Founded 20 years ago, the acclaimed Gene Autry Western Heritage Museum has showcased the history of the American West from the eastern edge of Griffith Park.
But with a merger four years ago with the Southwest Museum of the American Indian in northeast Los Angeles, the new Autry National Center needed room to house its cowboy, Indian and multicultural collections.
So the Autry looked to architect Brenda A. Levin, who had overseen the $93 million restoration of Griffith Observatory and designed the train pavilion for Travel Town and many historic renovations downtown.
What was needed, Autry officials said, was much more than the 2 1/2-acre museum now shoehorned between a bare parking lot and the busy Golden State Freeway.
It needed space for its Museum of the American West parade of saddles, Hollywood cowboy icons and the world's largest Colt gun collection.
It needed room to preserve and display some of the 250,000 Indian baskets, pots and war bonnets damaged inside a historic tower at the Southwest Museum.
And it needed room to show how a "convergence" of cultures carved up lands - or one another - west of the Mississippi.
"It integrates the larger idea of the Autry to tell everybody's stories of the American West - with all the same importance," said John Gray, the center's president and chief executive officer.
For Levin, a museum built upon itself meant a connection to the land itself. And what was needed was a whole new kind of museum.
"The whole idea is landscape as a metaphor of the West - that is the defining feature of the West," she said. "The mountains, the skies, the light, the prairies, the plains, the rocks. We've taken that America and carried it through the building.
"We're always trying to connect with the land; everything is about that connection with the land."
For the Autry, that connection is a 13-acre museum site and landfill left over from the building of the 5 Freeway.

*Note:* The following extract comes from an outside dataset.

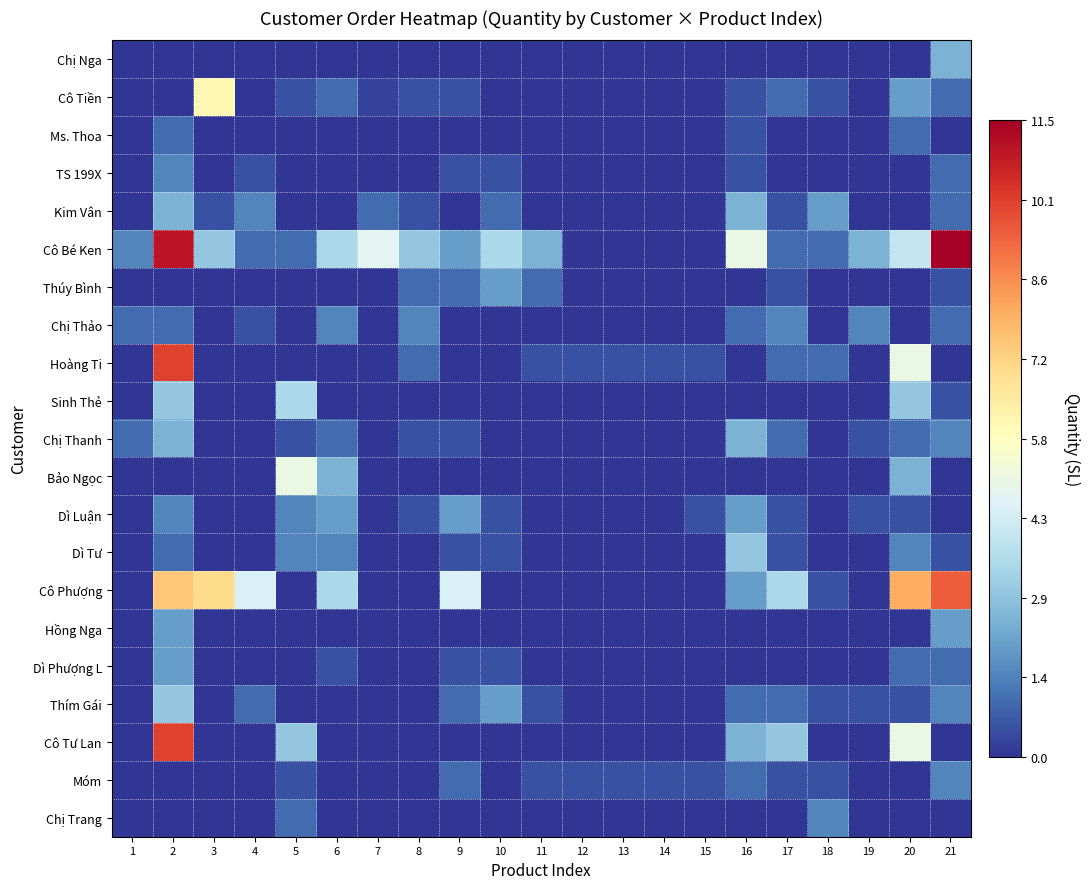

At which category is the sum across all series the highest?

2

Plans call for a renovated museum stripped of its post-modern, Mission-style decor with one-third more space, or 79,000 square feet.
In its place will rise a Autry National Center clad in gray, red Corten steel and sheets of channel glass - including its five-story tower - surrounded by native plants and trees.
After emerging from a "canyon walk" of native oaks and sycamores, visitors would enter the Autry from the south into a "convergence canyon" of soaring bent wood in what is now an open courtyard.
The new Autry will include a northeast gallery for its Southwest Museum, a southwest gallery for its American West Museum and vast "open storage" windows into its behind-the-scenes collections.
In addition to new classrooms, it will house a new Children's Archaeology Discovery Center and Trails West Discovery Garden.
A sacred circle will host American Indian ceremonies, and an ethno-botanic garden will host American Indian medicinal and other plants.
The century-old Southwest Museum, now under renovation in Mount Washington, will also reopen in 2011 as a Southwest Museum Education and Cultural Center. The Griffith Park center will depict a herd of wild horses racing commuters along the 5.
"I love it," Louis Alvarado, longtime honorary mayor of Griffith Park, said of the museum's new sleek design. "I am thrilled because of so much native green. I can hardly wait for the new Autry museum."
"Brenda Levin is one of the best architects in the country," added Councilman Tom LaBonge, whose district contains Griffith Park. "I'm clearly proud. It gives me a great level of confidence to know that her thinking is involved with the Autry National Center."
For her part, Levin said the idea is to create a more "inside-out" museum to make the Autry more transparent and open to the public.
Her five-story glass tower, if approved, will shine by day and glow by night as a beacon to the American West.
"I'm unbelievably excited," she said. "This is something new. ... It's not a particular style. It's not adobe. It's not round. It's not Mission style.